Figure 7 NYC Food & Cooking Accessibility Index
Data Source: New York State Department of Agriculture & Markets (2024) & 2022 American Community Survey: 5-Year Data
Figure 8. NYC Food & Cooking Accessibility Index by Neighborhood of Interest
Data Source: New York State Department of Agriculture & Markets (2024) & 2022 American Community Survey: 5-Year Data
Figure 9. Neighborhoods of Interest by demographic indicators
Data Source: New York State Department of Agriculture & Markets (2024) & 2022 American Community Survey: 5-Year Data
For example, areas like the South Bronx, East New York, and the Rockaways, which score high on financial, spatial, and cooking accessibility challenges, also reflect stark disparities in socioeconomic indicators. The South Bronx’s median household income is $26,400, and life expectancy is just 70 years, significantly below the NYC average of 81 years. East New York faces similarly severe challenges, with 90% of the population identifying as people of color and only 19% holding a bachelor’s degree or higher. The Rockaways, while slightly better off financially, are spatially segregated from the rest of the city, served by only one train line and with a low percentage of households having vehicle access, further limiting mobility and access to food. Additionally, the Rockaways have a high child poverty rate of 38%, compounding the challenges for families. In contrast, areas like the Upper East Side – Yorkville, which score low on all accessibility indices, show dramatically higher median household incomes at $137,000 and a life expectancy of 90 years. These disparities underscore how the food apartheid system intersects with income inequality, educational attainment, systemic racism, and geographic isolation, disproportionately affecting marginalized communities and their overall well-being.

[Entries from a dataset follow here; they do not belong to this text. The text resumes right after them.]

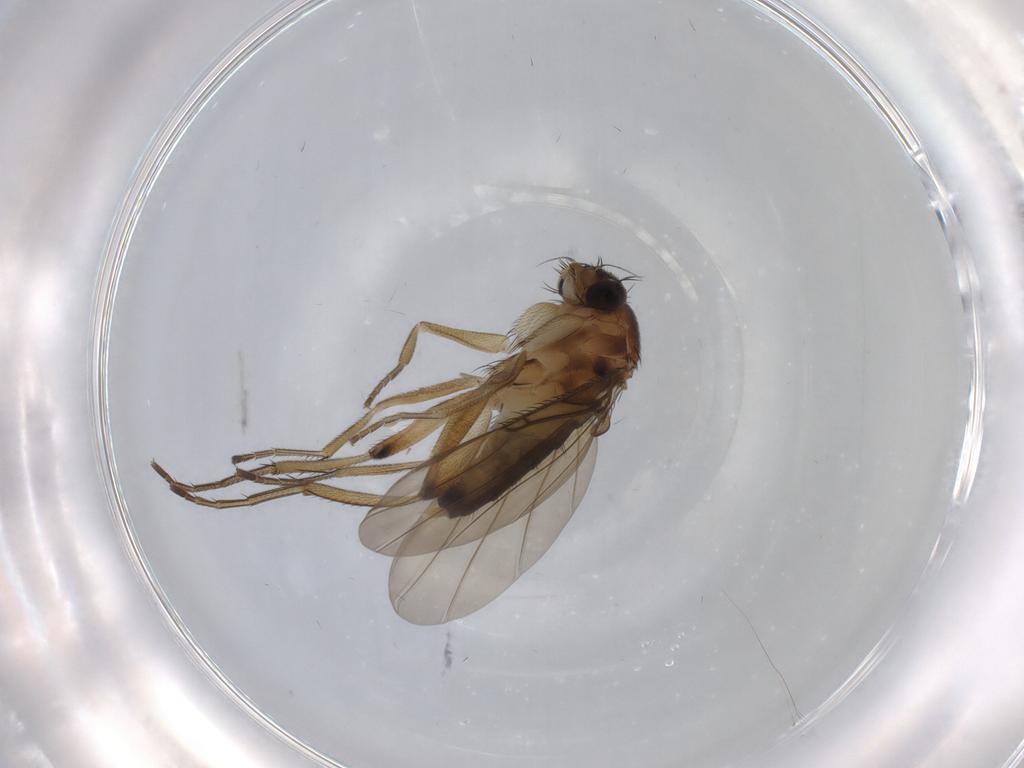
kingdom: Animalia
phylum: Arthropoda
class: Insecta
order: Diptera
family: Phoridae
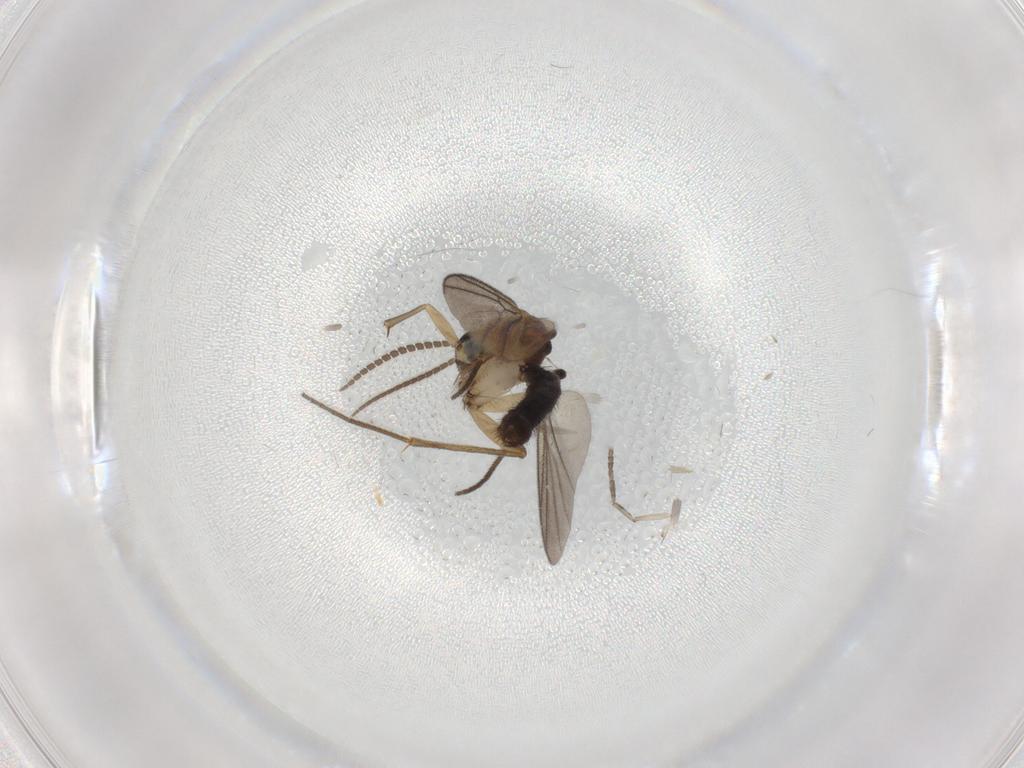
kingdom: Animalia
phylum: Arthropoda
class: Insecta
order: Diptera
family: Mycetophilidae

Despite the systemic barriers and normalized violence that make procuring and cooking food an inaccessible burden for many, people still find ways to eat and feed their families. Emergency Food Assistance Program (EFAP) locations offer one way to spatially visualize how communities receive food-related support.

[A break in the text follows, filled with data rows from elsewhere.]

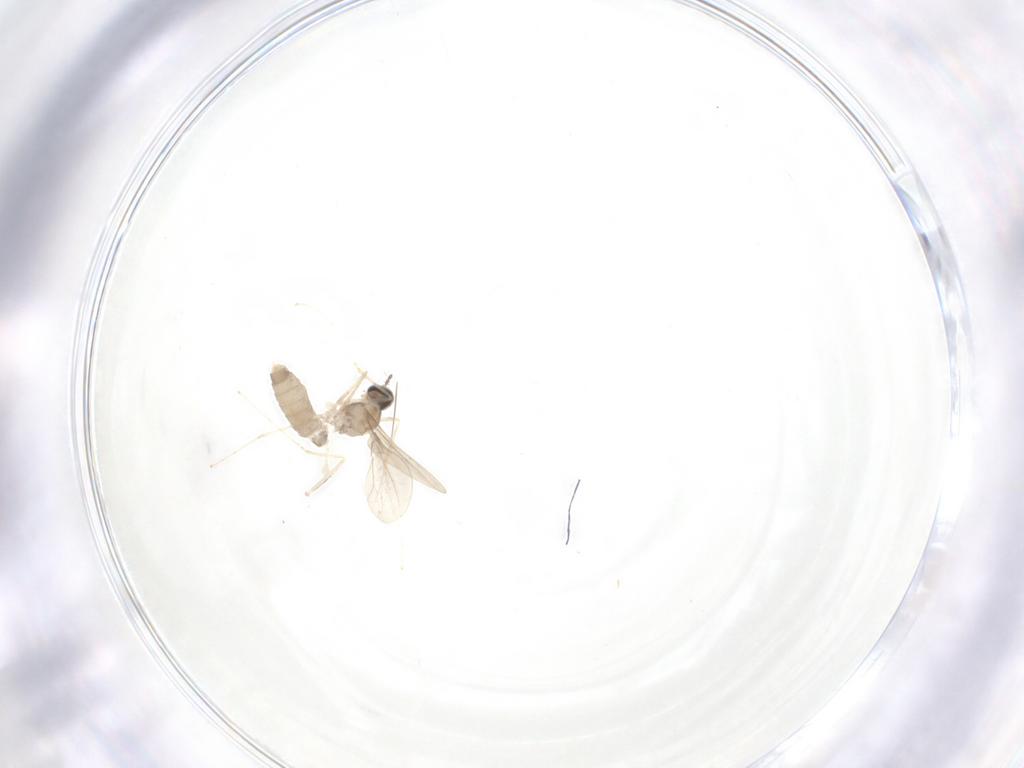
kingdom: Animalia
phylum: Arthropoda
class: Insecta
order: Diptera
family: Cecidomyiidae
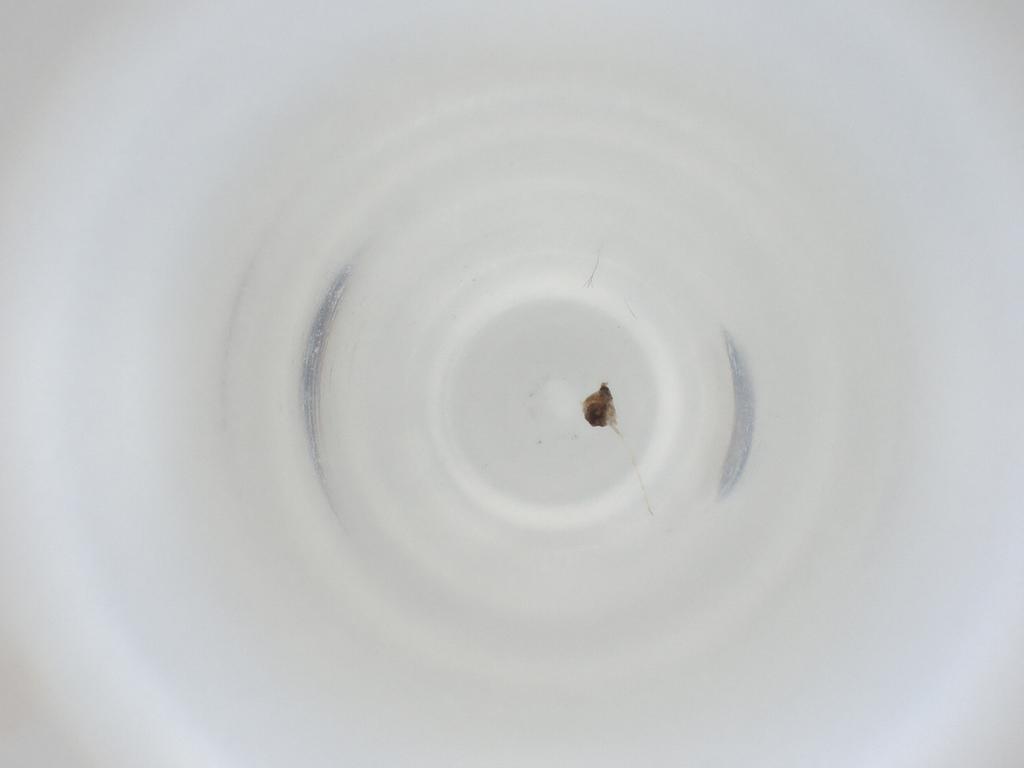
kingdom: Animalia
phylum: Arthropoda
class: Insecta
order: Diptera
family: Cecidomyiidae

Figure 10. Emergency Food Assistance Programs and Food & Cooking Accessibility Index.
Data Source: New York State Department of Agriculture & Markets (2024) & 2022 American Community Survey: 5-Year Data & NY City Council
These programs are numerous, generally well-distributed across the city, and absolutely necessary in addressing food insecurity. However, while essential, EFAP programs often lack the autonomy, ownership, and choice required to reimagine food procurement and cooking as more than just survival—transforming them instead into communal and relational practices. There is significant potential to develop a model that connects these efforts within a relational infrastructure, where access to food and cooking becomes a public project rooted in care, mutual aid, and autonomy.

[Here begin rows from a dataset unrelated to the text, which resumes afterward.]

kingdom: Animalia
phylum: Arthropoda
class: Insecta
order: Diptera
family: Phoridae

Additionally, there is a pressing need for qualitative data collection to capture the self-reliance strategies and food procurement geographies that emerge in neighborhoods disproportionately affected by food apartheid, such as the South Bronx, East New York, and Far Rockaway. Mapping these practices would not only deepen our understanding of how residents navigate systemic inequities but also inform the development of alternative infrastructures that center community agency and resilience.